The rudder setup will assist but if you can set your sails so that you can adjust them independently then you will find that the cat will tack much better.

The other problem with tacking cat’s as compared to tri’s is the fact that both hull’s are “pushing” water through the tack, whereas the tri’s pivot on the main hull so they tack more like a monohull.

Hope this helps.

Peter

Masts at 1.78m! Crikey - the things taller than I am!

Mine is a tiny bit smaller at
LOA 1.2m
Beam .76m
Mast Height 1.35m

I agree with the other guys, perhaps the problem is in the rubber band rotation inducers? I see you’ve got the rotation control line from the boom so that should be all that you need if there is any wind about. That’s the only rotation control that I have on my boat and it seems to work fine - Generally we have a small amount of rotation for upwind and a lot for downwind due to the apparent wind changes. In an RC model you probably don’t need a lot because you’re always sailing pretty fast compared to the true wind speed.
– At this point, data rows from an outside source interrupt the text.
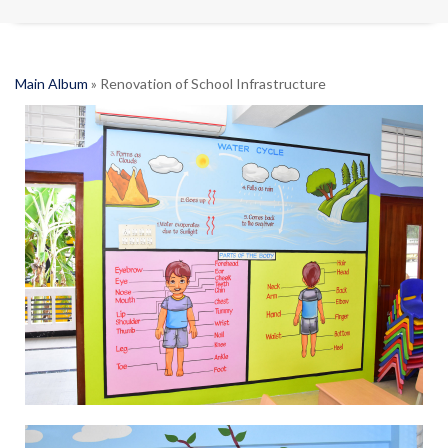
Main Album
» Renovation of School Infrastructure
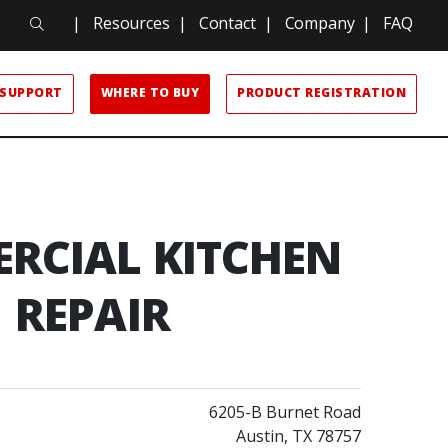
Search
|
Resources
|
Contact
|
Company
|
FAQ
Search
SUPPORT
WHERE TO BUY
PRODUCT REGISTRATION
RCIAL KITCHEN
REPAIR
6205-B Burnet Road
Austin, TX 78757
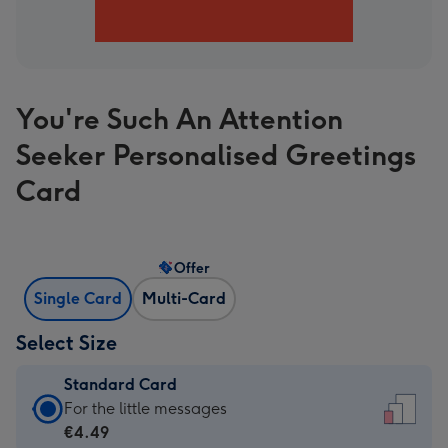
You're Such An Attention
Seeker Personalised Greetings
Card
Offer
Single Card
Multi-Card
Select Size
Standard Card
Standard
For the little messages
Card
€4.49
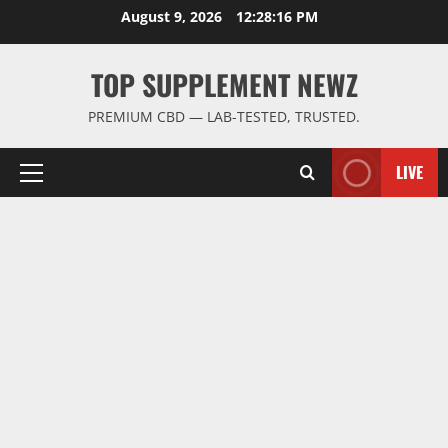
Skip
August 9, 2026
12:28:17 PM
to
content
TOP SUPPLEMENT NEWZ
PREMIUM CBD — LAB-TESTED, TRUSTED.
LIVE
Primary
Menu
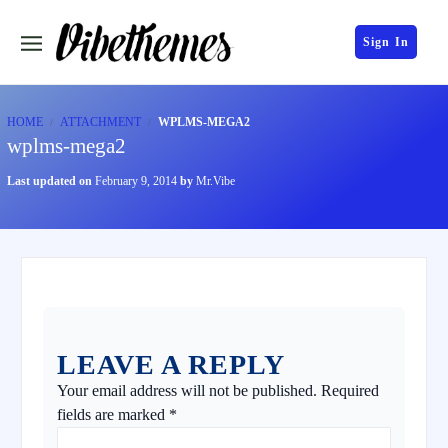
Sign In
HOME
ATTACHMENT
WPLMS-MEGA2
wplms-mega2
Last updated on
February 9, 2014
by
Mr.Vibe
LEAVE A REPLY
Your email address will not be published.
Required
fields are marked
*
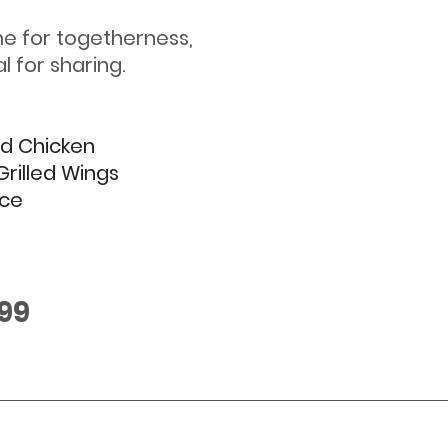
e for togetherness, 
l for sharing.  
ed Chicken
Grilled Wings
ice
.99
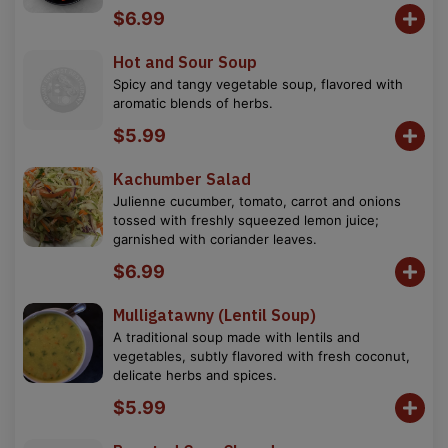
$6.99
Hot and Sour Soup
Spicy and tangy vegetable soup, flavored with
aromatic blends of herbs.
$5.99
Kachumber Salad
Julienne cucumber, tomato, carrot and onions
tossed with freshly squeezed lemon juice;
garnished with coriander leaves.
$6.99
Mulligatawny (Lentil Soup)
A traditional soup made with lentils and
vegetables, subtly flavored with fresh coconut,
delicate herbs and spices.
$5.99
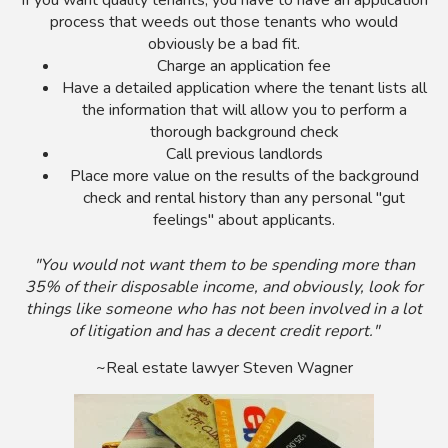
If you want quality tenants, you have to have an application
process that weeds out those tenants who would
obviously be a bad fit.
Charge an application fee
Have a detailed application where the tenant lists all
the information that will allow you to perform a
thorough background check
Call previous landlords
Place more value on the results of the background
check and rental history than any personal "gut
feelings" about applicants.
"You would not want them to be spending more than
35% of their disposable income, and obviously, look for
things like someone who has not been involved in a lot
of litigation and has a decent credit report."
~Real estate lawyer Steven Wagner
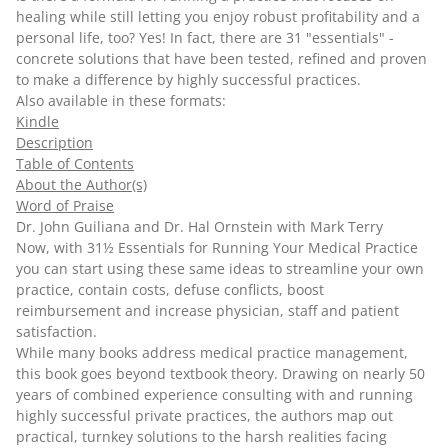
healing while still letting you enjoy robust profitability and a
personal life, too? Yes! In fact, there are 31 "essentials" -
concrete solutions that have been tested, refined and proven
to make a difference by highly successful practices.
Also available in these formats:
Kindle
Description
Table of Contents
About the Author(s)
Word of Praise
Dr. John Guiliana and Dr. Hal Ornstein with Mark Terry
Now, with
31½ Essentials for Running Your Medical Practice
you can start using these same ideas to streamline your own
practice, contain costs, defuse conflicts, boost
reimbursement and increase physician, staff and patient
satisfaction.
While many books address medical practice management,
this book goes beyond textbook theory. Drawing on nearly 50
years of combined experience consulting with and running
highly successful private practices, the authors map out
practical, turnkey solutions to the harsh realities facing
The amount of rotation you have should be ok - you might have to run with a little less vang pressure to let the masts flick over to the new tack? The sheet tension should pull in the twist when close hauled but you might have to ease it off to let the masts flick during the tacks.

The other problem with tacking a twin rig boat is that as you turn, the apparent wind changes differently for each rig and effectively the windward rig is going backwards.

How does it go on the gybes? same turning slow problem? might narrow it down to rudders or masts/rig?

ABC - Andy
Taipan 4.9 Catamaran
‘Team Philips’ Formula 40 in building phase.